I have different fields in my Azure Cognitive Search but let me show you some with which I have problems.

{
   "name": "Name",
   "type": "Edm.String",
   "searchable": true,
   "filterable": false,
   "retrievable": true,
   "sortable": true,
   "facetable": false,
   "key": false,
   "indexAnalyzer": null,
   "searchAnalyzer": null,
   "analyzer": "standard.lucene",
   "synonymMaps": []
}

and

{
    "name": "Code",
    "type": "Edm.String",
    "searchable": true,
    "filterable": false,
    "retrievable": true,
    "sortable": false,
    "facetable": false,
    "key": false,
    "indexAnalyzer": null,
    "searchAnalyzer": null,
    "analyzer": "keyword",
    "synonymMaps": []
}

As you can see above, for Name I set analyzer standard.lucene (I have language-specific for other fields like NameEn) and keyword analyzer for Code field.

For example, when I search by 1-1 it looks for 1 instead of 1-1. I try with double quotes but it seems I also don't work ("1-1").

The issue is that as a result I get Name with the number 1 instead of Code which have 1-1.

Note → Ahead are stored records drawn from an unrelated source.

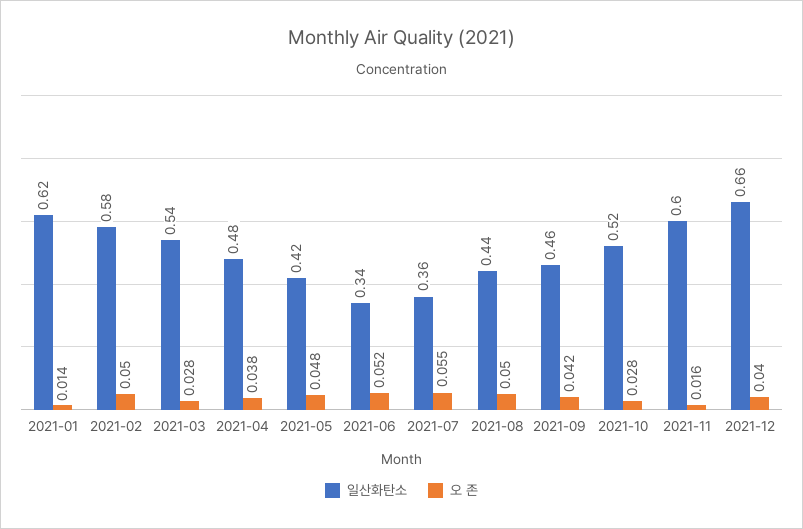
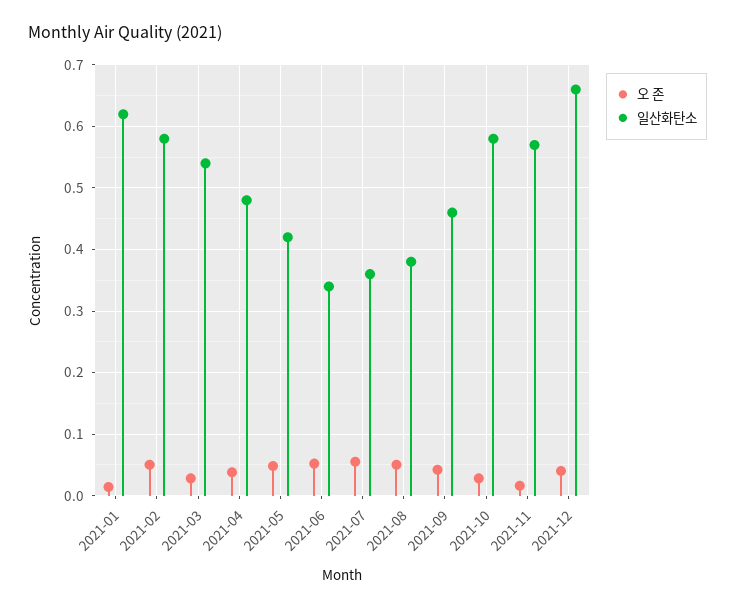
  {
    "일산화탄소": {
      "2021-01": 0.62,
      "2021-02": 0.58,
      "2021-03": 0.54,
      "2021-04": 0.48,
      "2021-05": 0.42,
      "2021-06": 0.34,
      "2021-07": 0.36,
-     "2021-08": 0.44,
+     "2021-08": 0.38,
      "2021-09": 0.46,
-     "2021-10": 0.52,
+     "2021-10": 0.58,
-     "2021-11": 0.6,
+     "2021-11": 0.57,
      "2021-12": 0.66
    },
    "오 존": {
      "2021-01": 0.014,
      "2021-02": 0.05,
      "2021-03": 0.028,
      "2021-04": 0.038,
      "2021-05": 0.048,
      "2021-06": 0.052,
      "2021-07": 0.055,
      "2021-08": 0.05,
      "2021-09": 0.042,
      "2021-10": 0.028,
      "2021-11": 0.016,
      "2021-12": 0.04
    }
  }

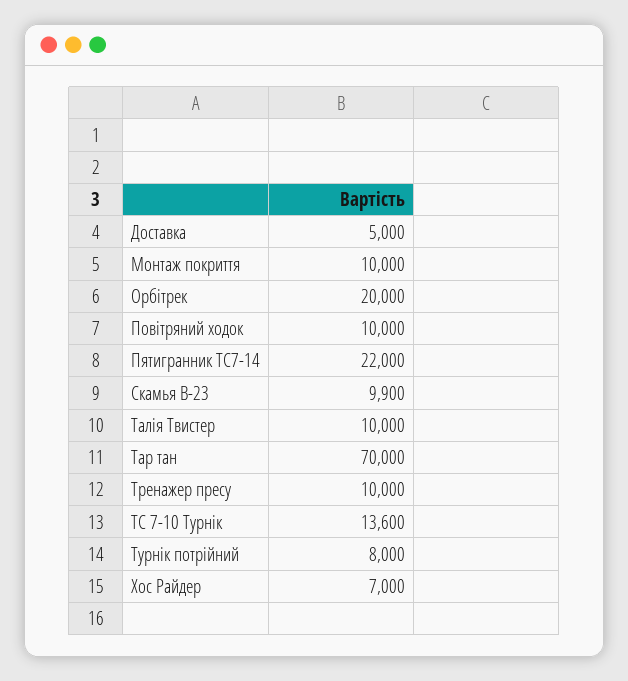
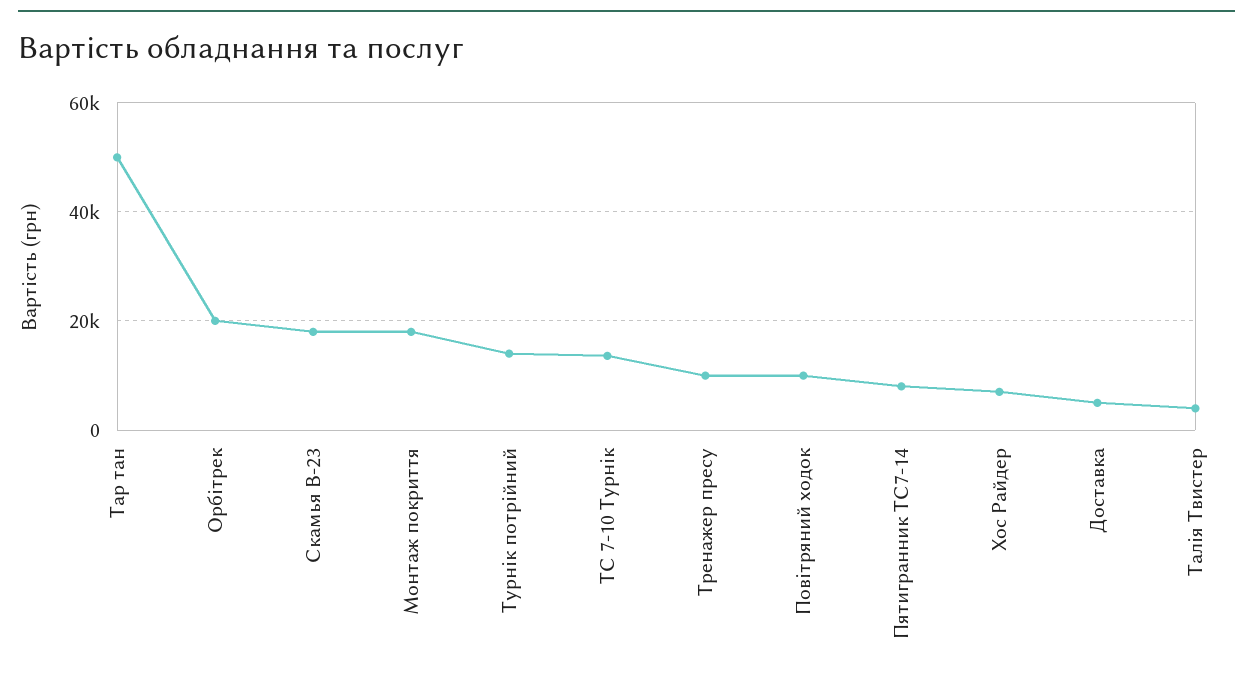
  {
    "Доставка": 5000,
-   "Монтаж покриття": 10000,
+   "Монтаж покриття": 18000,
    "Орбітрек": 20000,
    "Повітряний ходок": 10000,
-   "Пятигранник ТС7-14": 22000,
+   "Пятигранник ТС7-14": 8000,
-   "Скамья В-23": 9900,
+   "Скамья В-23": 18000,
-   "Талія Твистер": 10000,
+   "Талія Твистер": 4000,
-   "Тар тан": 70000,
+   "Тар тан": 50000,
    "Тренажер пресу": 10000,
    "ТС 7-10 Турнік": 13600,
-   "Турнік потрійний": 8000,
+   "Турнік потрійний": 14000,
    "Хос Райдер": 7000
  }

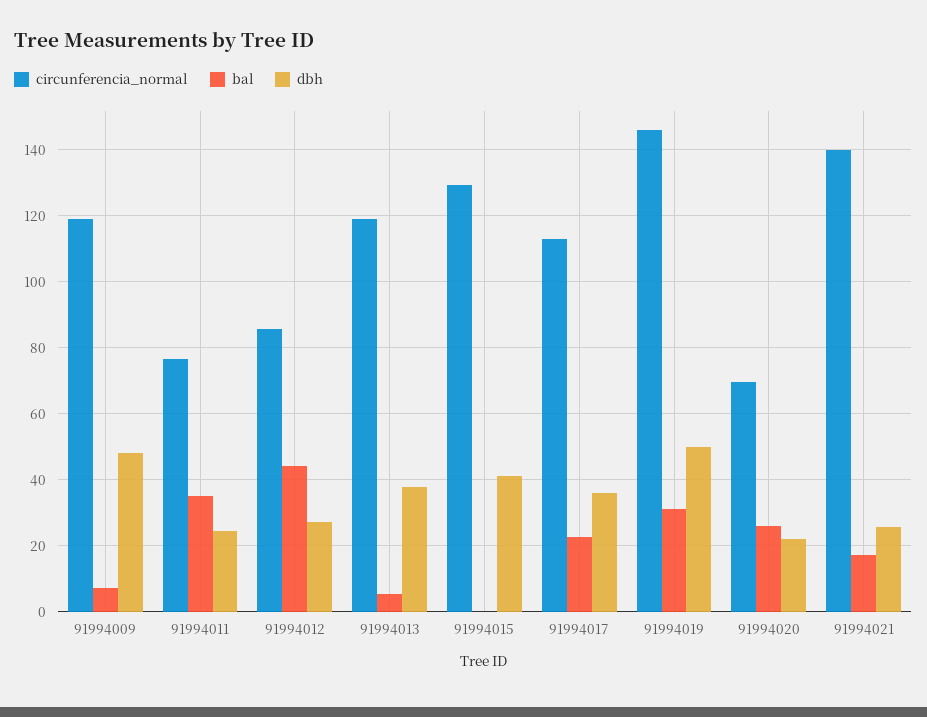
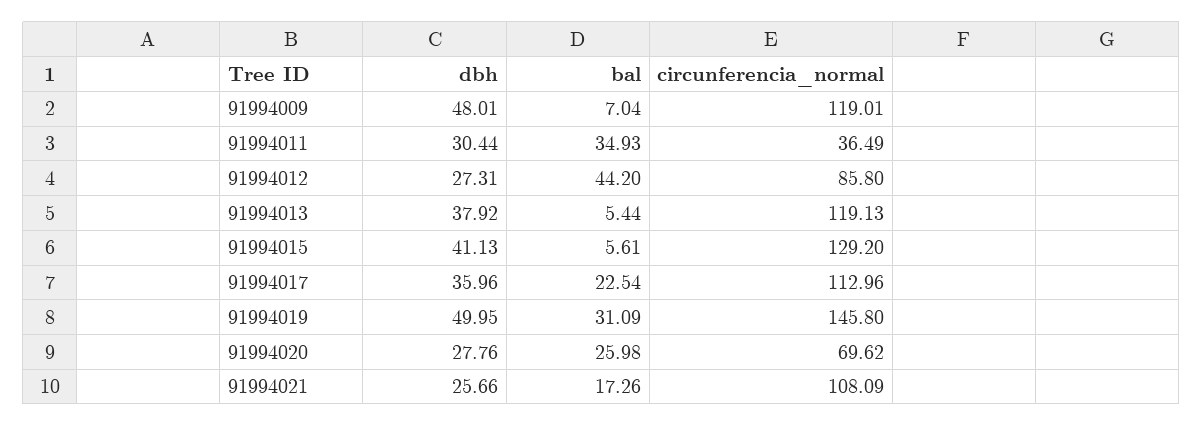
  {
    "circunferencia_normal": {
      "91994009": 119.01,
-     "91994011": 76,
+     "91994011": 36.49,
      "91994012": 85.8,
      "91994013": 119.13,
      "91994015": 129.2,
      "91994017": 112.96,
      "91994019": 145.8,
      "91994020": 69.62,
-     "91994021": 140
+     "91994021": 108.09
    },
    "bal": {
      "91994009": 7.04,
      "91994011": 34.93,
      "91994012": 44.2,
      "91994013": 5.44,
-     "91994015": 0,
+     "91994015": 5.61,
      "91994017": 22.54,
      "91994019": 31.09,
      "91994020": 25.98,
      "91994021": 17.26
    },
    "dbh": {
      "91994009": 48.01,
-     "91994011": 24,
+     "91994011": 30.44,
      "91994012": 27.31,
      "91994013": 37.92,
      "91994015": 41.13,
      "91994017": 35.96,
      "91994019": 49.95,
-     "91994020": 22,
+     "91994020": 27.76,
      "91994021": 25.66
    }
  }

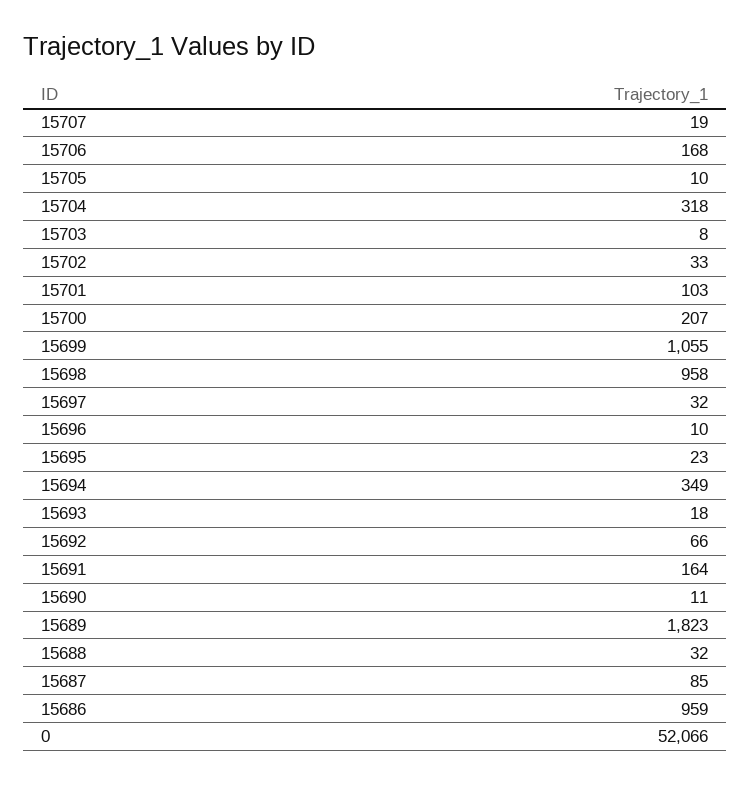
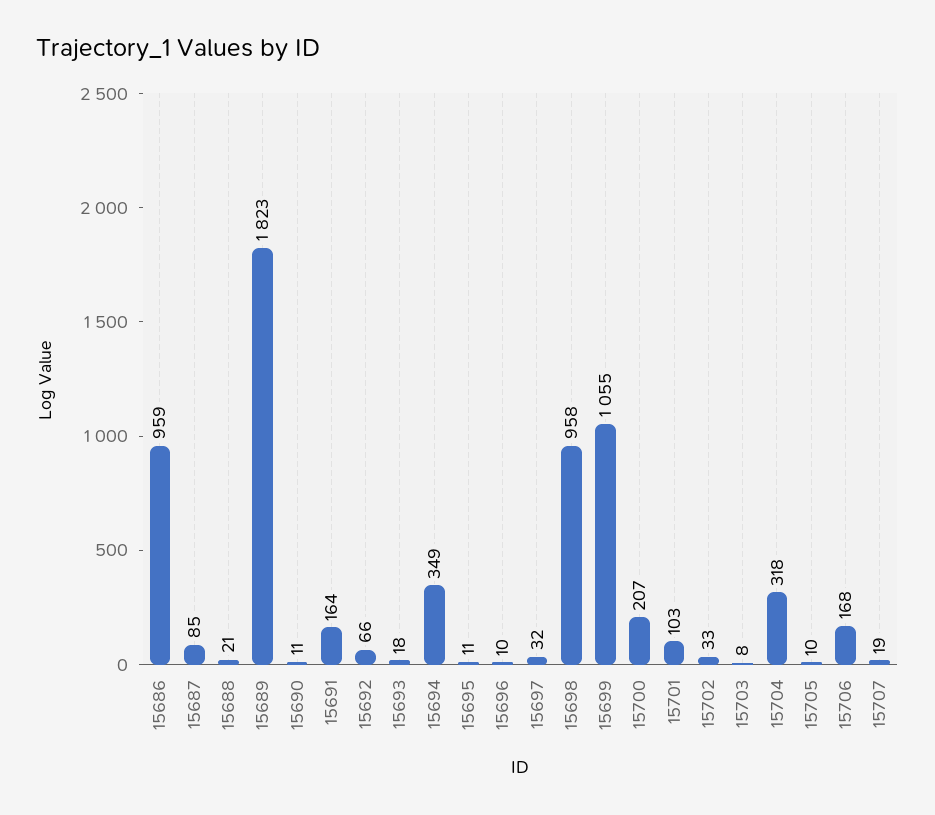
  {
    "15707": 19,
    "15706": 168,
    "15705": 10,
    "15704": 318,
    "15703": 8,
    "15702": 33,
    "15701": 103,
    "15700": 207,
    "15699": 1055,
    "15698": 958,
    "15697": 32,
    "15696": 10,
-   "15695": 23,
+   "15695": 11,
    "15694": 349,
    "15693": 18,
    "15692": 66,
    "15691": 164,
    "15690": 11,
    "15689": 1823,
-   "15688": 32,
+   "15688": 21,
    "15687": 85,
-   "15686": 959,
+   "15686": 959
-   "0": 52066
  }

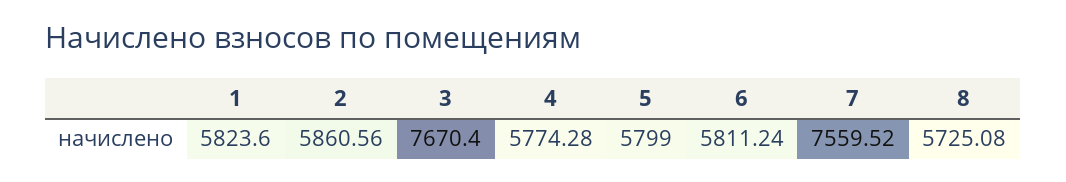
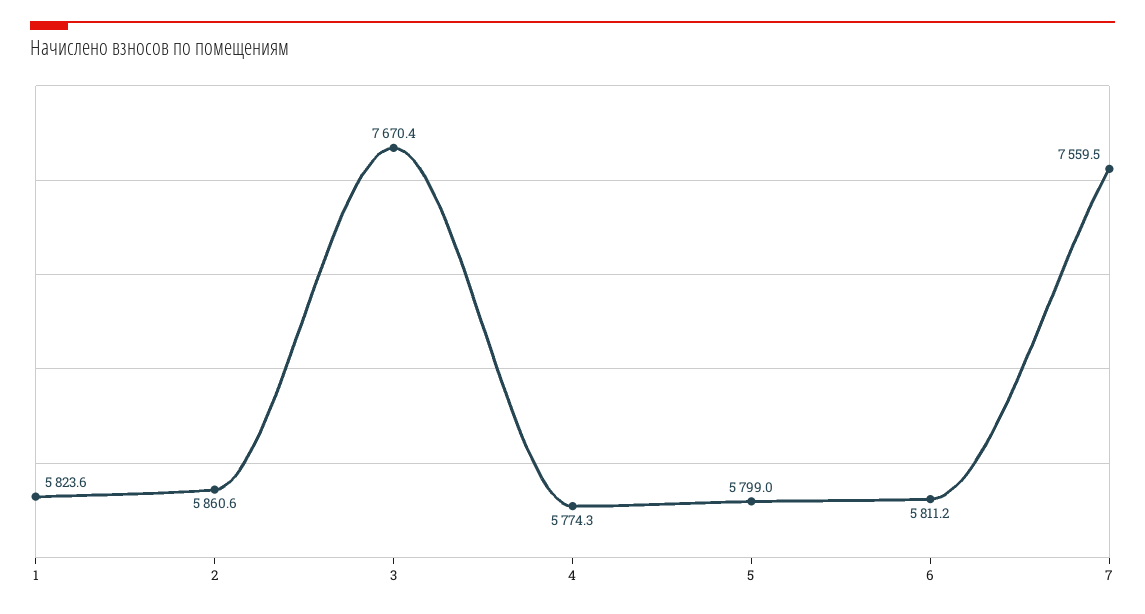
  {
    "1": 5823.6,
    "2": 5860.56,
    "3": 7670.4,
    "4": 5774.28,
    "5": 5799,
    "6": 5811.24,
-   "7": 7559.52,
+   "7": 7559.52
-   "8": 5725.08
  }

Do you have any idea how can I do it? I suppose I should search by the whole phrase like: "1-1" rest part of the query.

1
Standard Lucene doesn't tokenize special characters, have you tried with en.microsoft analyzer ? I justed it and indeed creates a token for 1-1 as a wholeJdresc
@Joseandresc I do not always have English content there, that's why I used standard Lucene. I could not find any general analyzer from Microsoft.mskuratowski

1 Answers

1
votes

When you send query it is analyzed by analyzers of all searchable fields and then tokenized query (different for each field) will be executed against all of them.

You can send queries to analyze endpoint to debug how each analyzer is working with your query - https://serviceName.search.windows.net/indexes/index-name/analyze?api-version=2020-06-30

In your case:

{
    "text": "1-1",
    "analyzer": "standard"
}

returns these tokens for Name field

 "tokens": [
        {
            "token": "1",
            "startOffset": 0,
            "endOffset": 1,
            "position": 0
        },
        {
            "token": "1",
            "startOffset": 2,
            "endOffset": 3,
            "position": 1
        }
    ]

and for Code field

{
    "text": "1-1",
    "analyzer": "keyword"
}

you get

"tokens": [
        {
            "token": "1-1",
            "startOffset": 0,
            "endOffset": 3,
            "position": 0
        }
    ]

So with such query you are really looking for documents with

Name=1 | Code=1-1

If you want to search only in selected fields you can specify them using searchFields parameter.